The separate subsystems also have the same basic architecture of traditional accounting systems which is characterized by a transaction processor that archives detail and posts summary files that feed narrowly defined reporting processes. The result is that parallel systems are required to support accountants and mainstream business requirements which in turn creates increasing layers of reconciliation, flexibility, system maintenance, and data visibility problems. The layers of complexity caused by traditional architecture, coupled with the Financial Subsystems Paradigm, have resulted in a virtually unworkable situation from an enterprise standpoint.
Traditional architecture was fit for the purpose in the world of 20 years ago when the economics of computing power forced designers to archive detail (much like manual accounting systems) and automated systems were few in number, limited in scope and non-strategic in nature. A new paradigm is required as we attack integrated system requirements. The events-based architecture illustrated in Exhibit I-IV is a solution that is attractive both theoretically and practically.
Exhibit I-IV illustrates an architecture where the point of departure is a broad view of the business systems problem.
It views the proper subject matter for a system as all business events that an organization is interested in planning for, evaluating or controlling. Rather than building separate transaction processors to capture, edit and post payroll transactions, general ledger transactions, inventory transactions… and so on, one transaction processor can be designed to capture events according to their respective data structures and apply the respective business rules for editing and posting and reporting in a generalized way. It explicitly recognizes that detail information should be accessible so that information requirements can be accommodated as they are identified over time. In addition, it
recognizes that mainstream information require-ments and financial information requirements should be supported through the same data capture, maintenance, and reporting facility.

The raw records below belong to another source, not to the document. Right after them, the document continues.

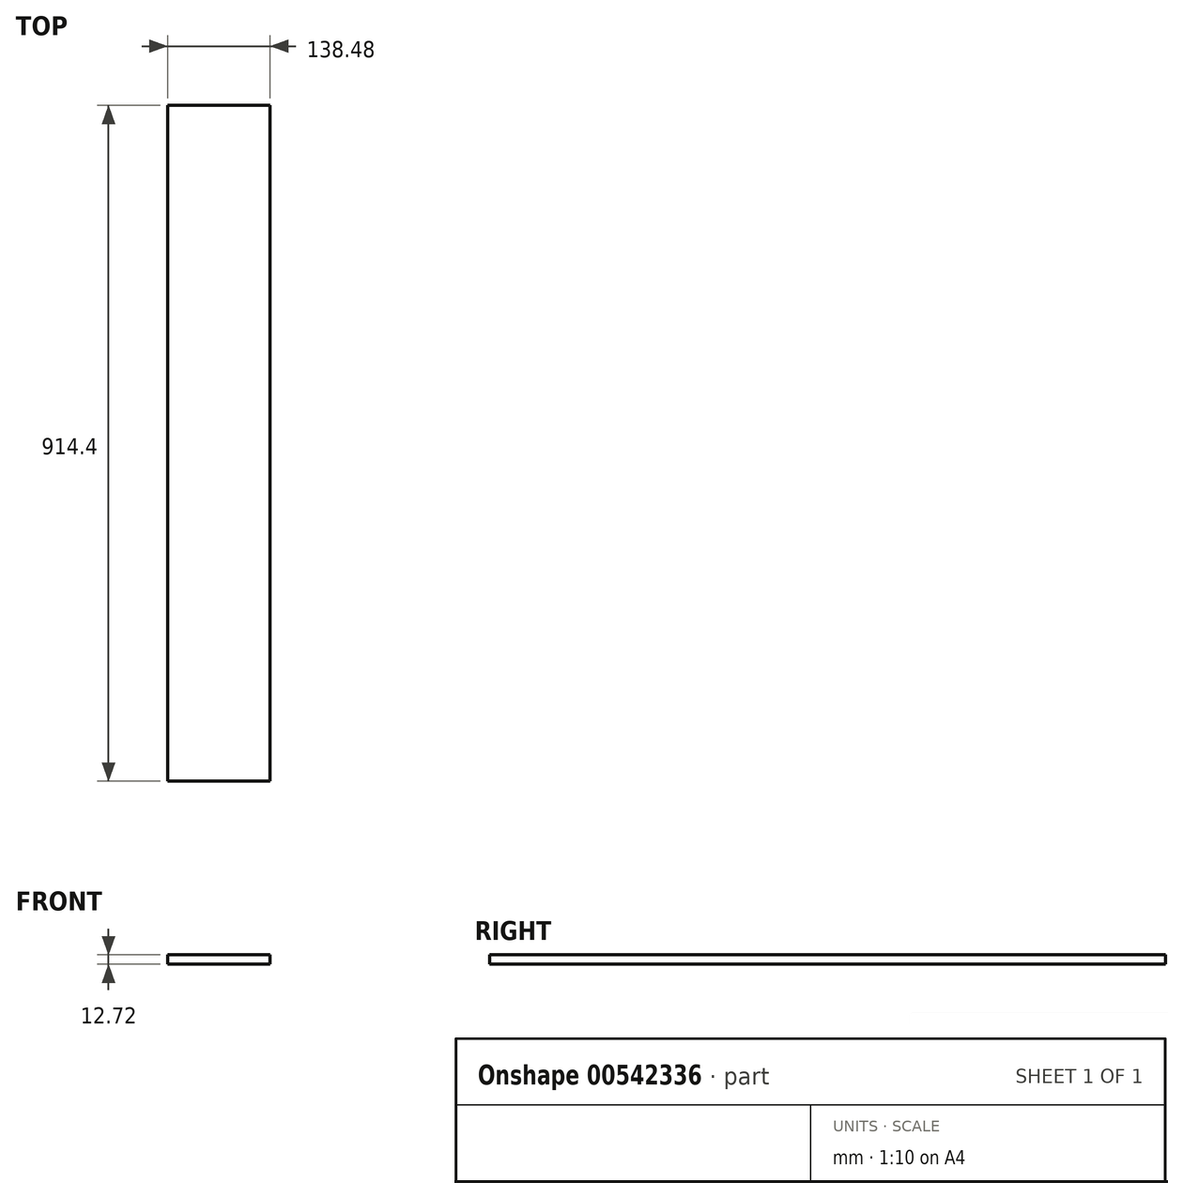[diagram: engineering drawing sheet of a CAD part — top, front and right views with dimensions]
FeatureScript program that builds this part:
annotation { "Feature Type Name" : "Feature", "Feature Type Description" : "" }
export const myFeature = defineFeature(function(context is Context, id is Id, definition is map)
    precondition{}
    {
        {
            var Q0;
            Q0=qCreatedBy(makeId("Front.planeOp"),FACE);
            var sketch = newSketch(context, id + "F0", { "sketchPlane" : qUnion([Q0])});
            skLineSegment(sketch, "E0.bottom", {"start": v(-69.24, -6.36) * mm, "end": v(69.24, -6.36) * mm});
            skLineSegment(sketch, "E0.top", {"start": v(-69.24, 6.36) * mm, "end": v(69.24, 6.36) * mm});
            skLineSegment(sketch, "E0.left", {"start": v(-69.24, -6.36) * mm, "end": v(-69.24, 6.36) * mm});
            skLineSegment(sketch, "E0.right", {"start": v(69.24, -6.36) * mm, "end": v(69.24, 6.36) * mm});
            skPoint(sketch, "E0.middle", {"position": v(0, 0) * mm});
            skSolve(sketch);
        }
        {
            var Q0;
            Q0=makeQuery(id+"F0.imprint","IMPRINT",FACE,{"disambiguationData":[TD([[makeQuery(id+"F0.imprint","IMPRINT",EDGE,{"derivedFrom":sQuery(id+"F0.wireOp",EDGE,"E0.bottom")}),1.0]])]});
            extrude(context, id + "F1", {"entities" : qUnion([Q0]), "depth" : 914.4 * mm, "offsetDistance" : 25.4 * mm});
        }
    });
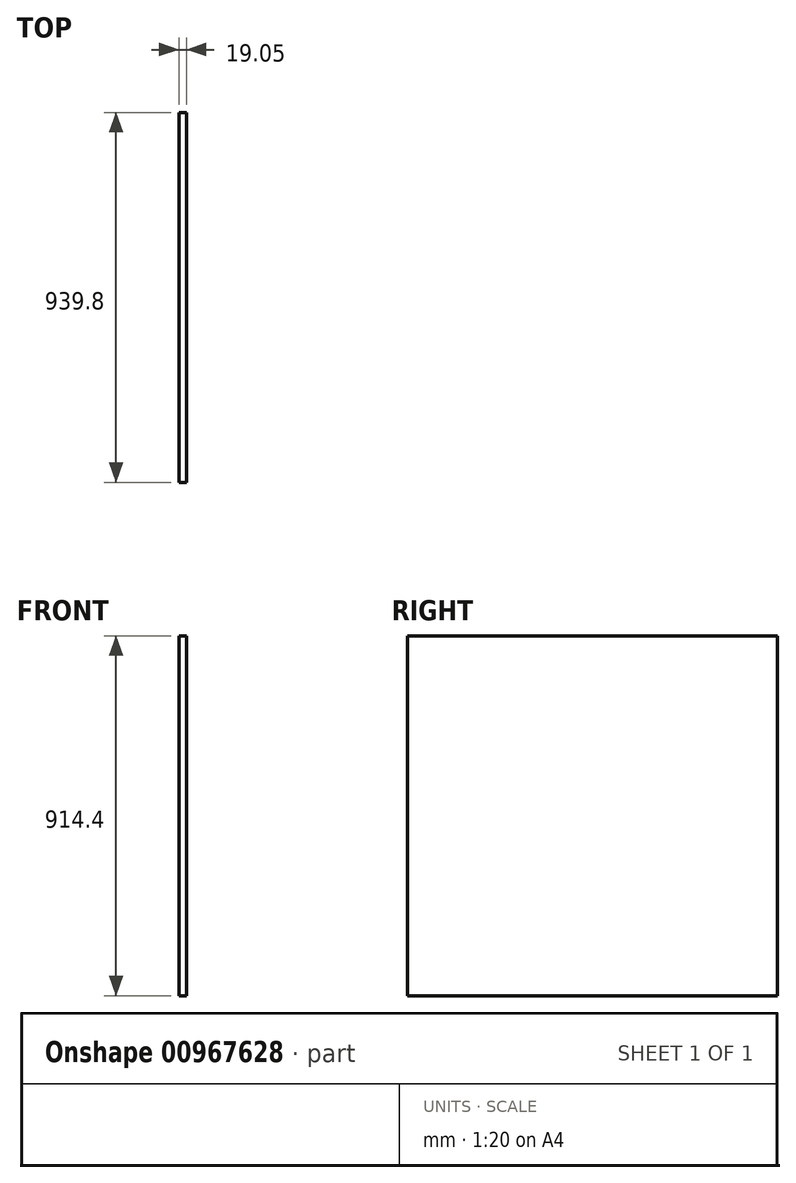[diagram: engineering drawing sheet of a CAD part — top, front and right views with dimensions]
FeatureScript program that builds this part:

The practical result of viewing systems problems in this broader architectural context is a consolidated design for the systems that get built. A consolidated design means fewer programs to write, test, and maintain. Fewer interrelationships must be defined, understood, explained, and reconciled. The sensitivity to requirements defined at the outset is diminished substantially because views of the data captured are not limited by the summary data structures posted by the transaction processors.
A consolidated architecture is better because of its flexibility in accommodating changing requirements. A consolidated architecture is faster due to the reduced development life cycle emanating from the underlying simplicity of the concept. It is also cheaper because redundant functions are eliminated and there are fewer objects to build and maintain in the application portfolio.